Mexikanische Präsidentin fordert engere Zusammenarbeit angesichts US-Drohungen gegen Kartelle
Die mexikanische Präsidentin Claudia Sheinbaum forderte am Freitag eine engere Zusammenarbeit mit Washington, nachdem US-Präsident Donald Trump angekündigt hatte, bald Angriffe auf Kartelle jenseits der Südgrenze zu starten.
Auf einer Pressekonferenz im Küstenstaat Guerrero bekräftigte Sheinbaum ihre Bereitschaft zu einer engeren Kooperation mit den USA im Kampf gegen den Drogenhandel. Trump hatte zuvor eine Militäroperation mit Angriffen auf mexikanisches Territorium angekündigt.

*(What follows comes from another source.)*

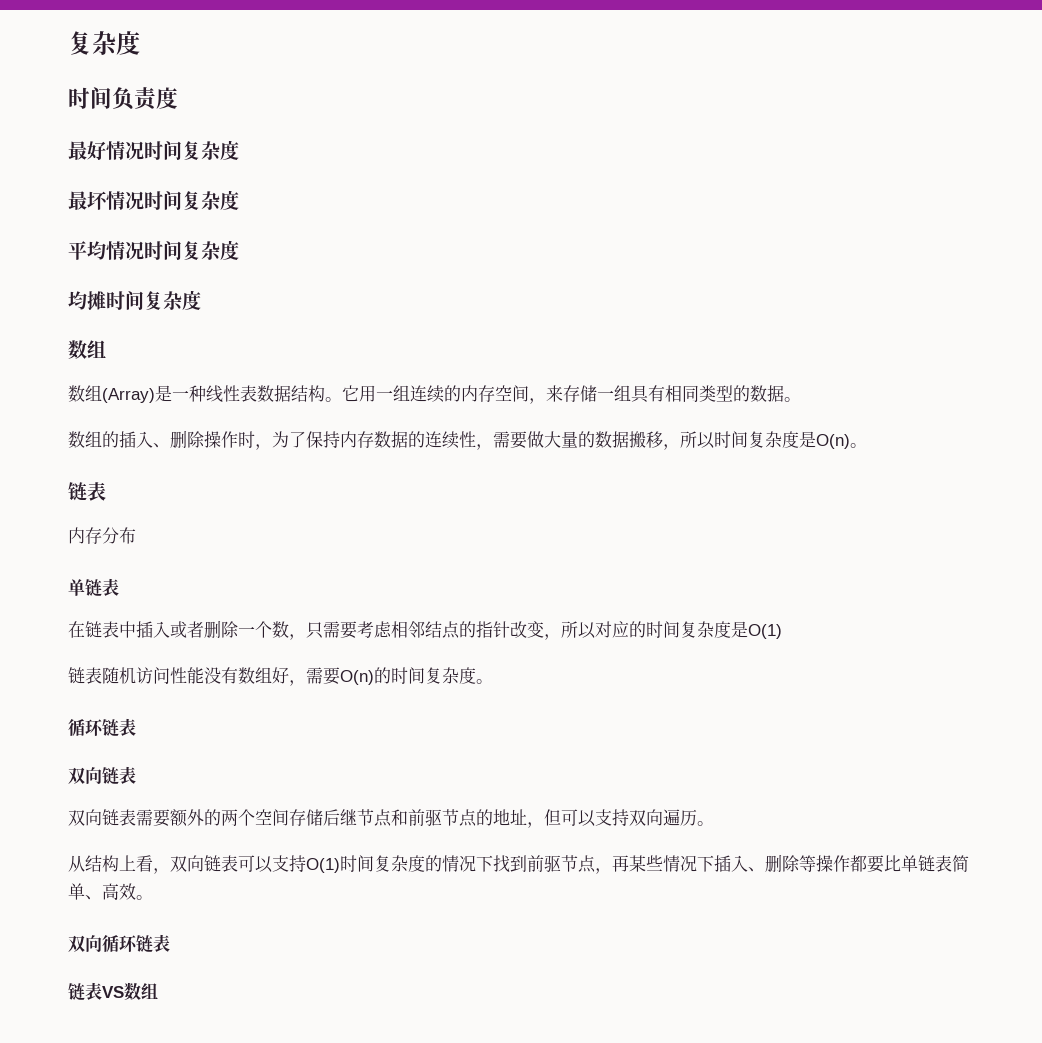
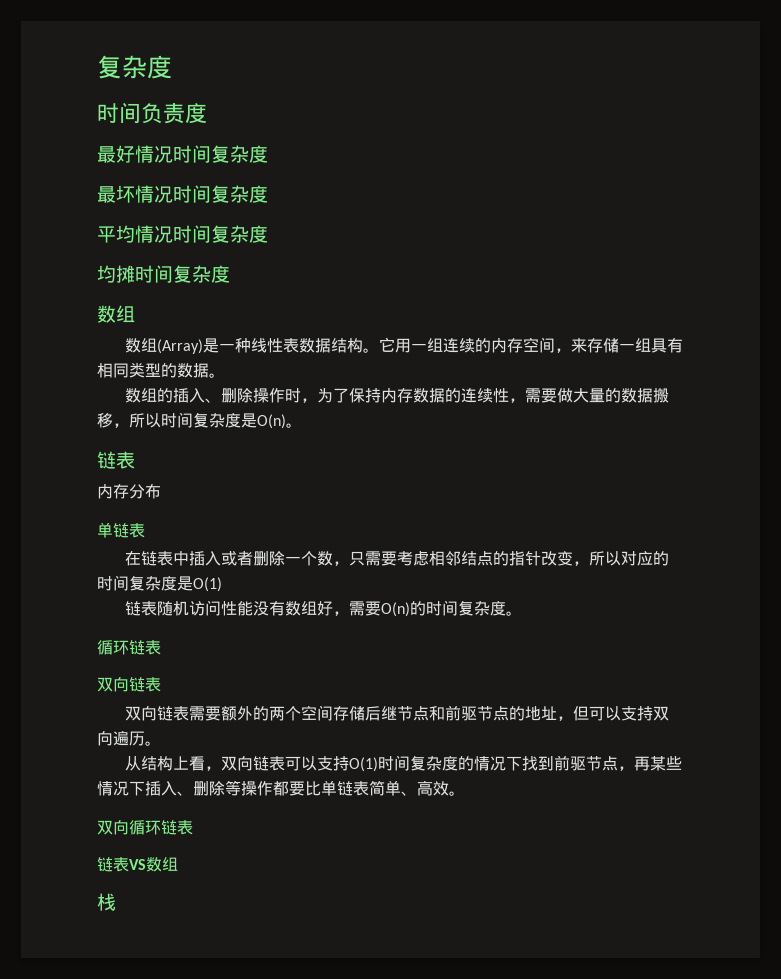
(158, 991) none -> [97,893,116,911] // 栈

„Wir werden die Kommunikation intensivieren. Deshalb habe ich Außenminister Juan Ramón de la Fuente gebeten, sich mit dem US-Außenminister zu treffen. Vor drei Tagen sprach Außenminister Marco Rubio selbst von der guten Koordination. Es gibt eine Arbeitsgruppe, daher werden wir die Beziehungen und die von uns bereitgestellten Informationen weiter stärken – kurz gesagt, wir werden dafür sorgen, dass alle Informationen vorliegen“, sagte Sheinbaum.
Nach der US-Militäroperation in Venezuela am 3. Januar, die zur Gefangennahme von Präsident Nicolás Maduro führte, erklärte Trump, Mexiko sei das nächste Ziel von Angriffen gegen Drogenkartelle.

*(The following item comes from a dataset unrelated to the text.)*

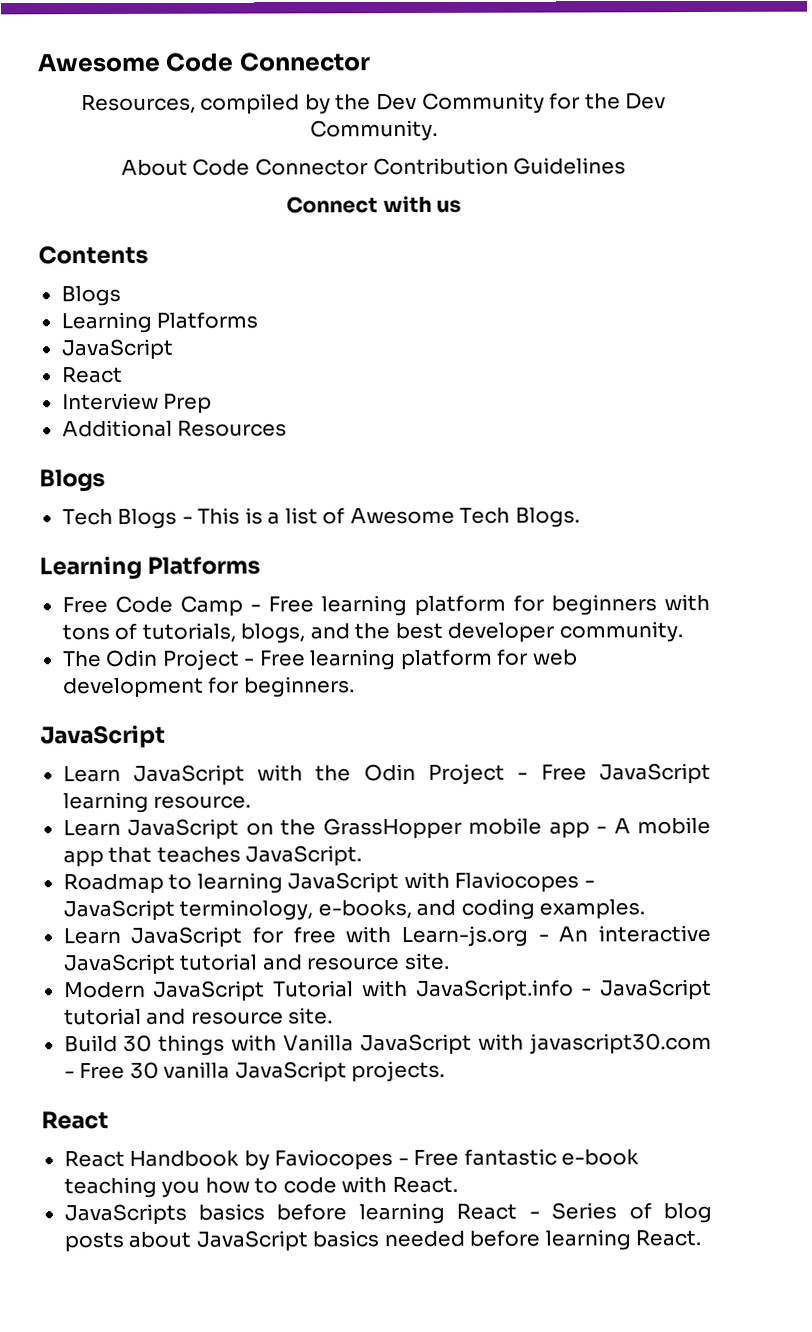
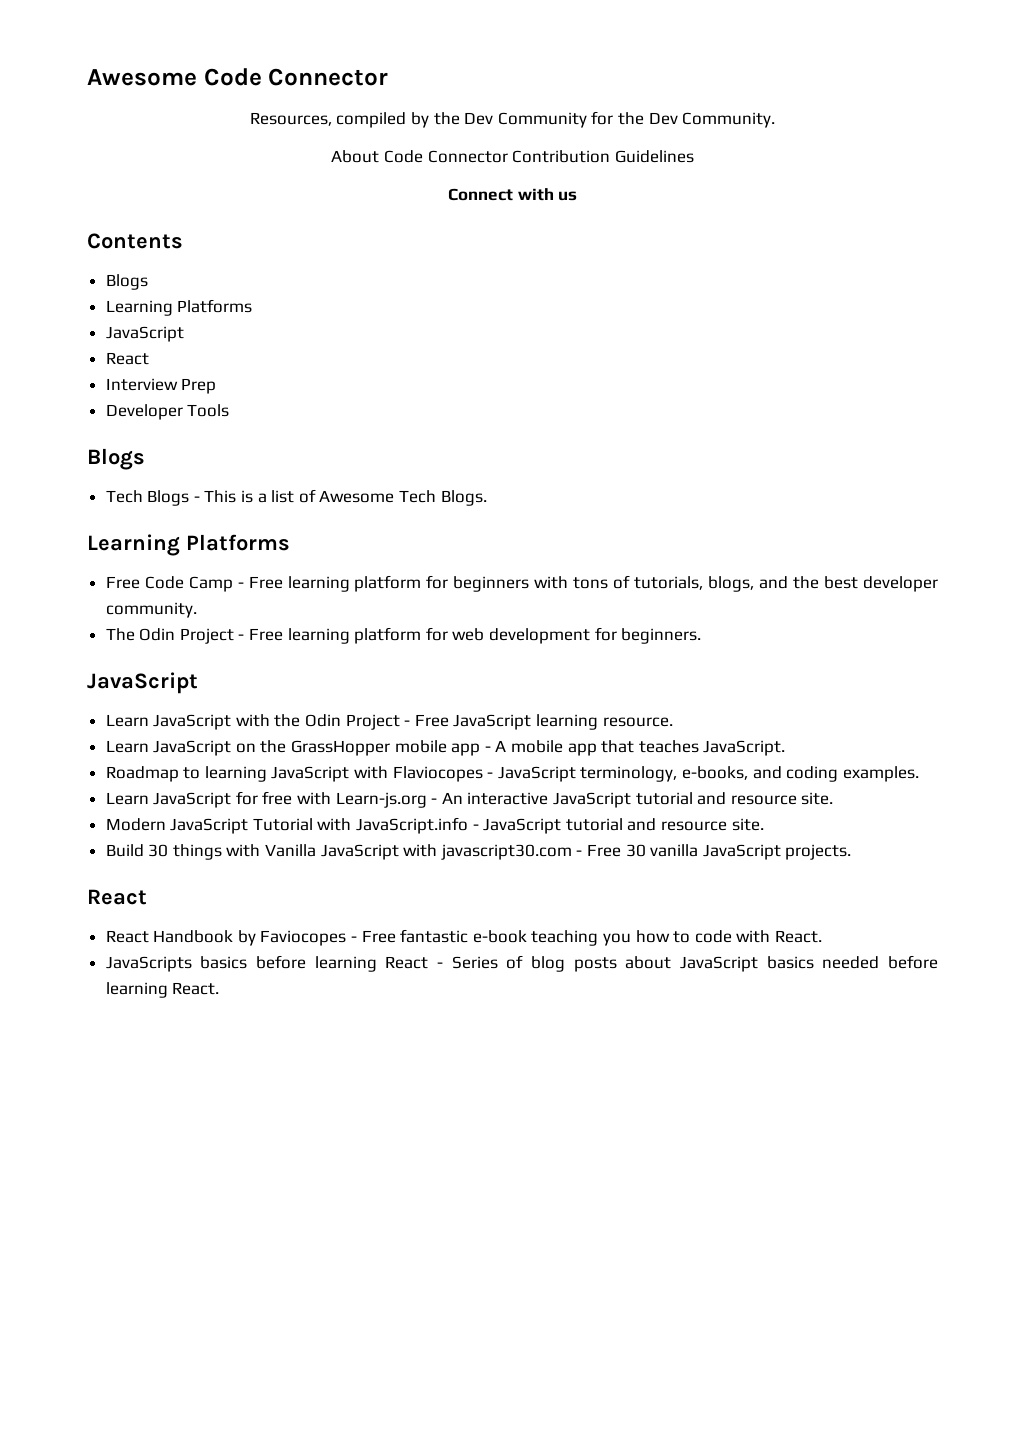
[61,419,288,438] Additional Resources -> [105,404,230,420] Developer Tools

Trump behauptete, die Kartelle seien die eigentliche Macht in Mexiko und Sheinbaum sei nicht in der Lage, ihnen entgegenzutreten. Er kündigte an, Washington werde nun „mit Landangriffen beginnen“.
„Die Kartelle beherrschen Mexiko – es ist sehr, sehr traurig, das mitanzusehen und zu sehen, was mit diesem Land geschehen ist“, sagte er am Donnerstag in einem Interview.
Sheinbaum lehnt seit Langem den Einsatz ausländischer Truppen oder von ausländischen Mächten geführte Angriffe auf mexikanischem Boden ab.
Auf der Pressekonferenz am Freitag erklärte sie, Mexiko und die USA hielten an ihrem bestehenden Abkommen zur Bekämpfung des Drogenhandels fest.
Sie verwies auf die laufende Zusammenarbeit zwischen der mexikanischen Nationalgarde und Marine mit dem US-Nordkommando, die zu bedeutenden Schlägen gegen das organisierte Verbrechen und den Drogenhandel geführt habe, wie beispielsweise die kürzliche Sicherstellung von 1,6 Tonnen Kokain, nachdem dieses an der Pazifikküste des Landes angelandet war.
Auf die Frage von Journalisten, was ihre Regierung unternehmen würde, falls Trump den Dialog verweigere und Militäroffensiven auf mexikanischem Boden starte, schloss Sheinbaum jegliche Option jenseits der Zusammenarbeit aus.
„Wir wollen kein anderes Szenario in Betracht ziehen; vielmehr wollen wir innerhalb dieses Szenarios weiterarbeiten, um die Koordination im Rahmen der Verteidigung unserer Souveränität beider Seiten und der territorialen Integrität Mexikos weiter zu stärken“, fügte Sheinbaum hinzu.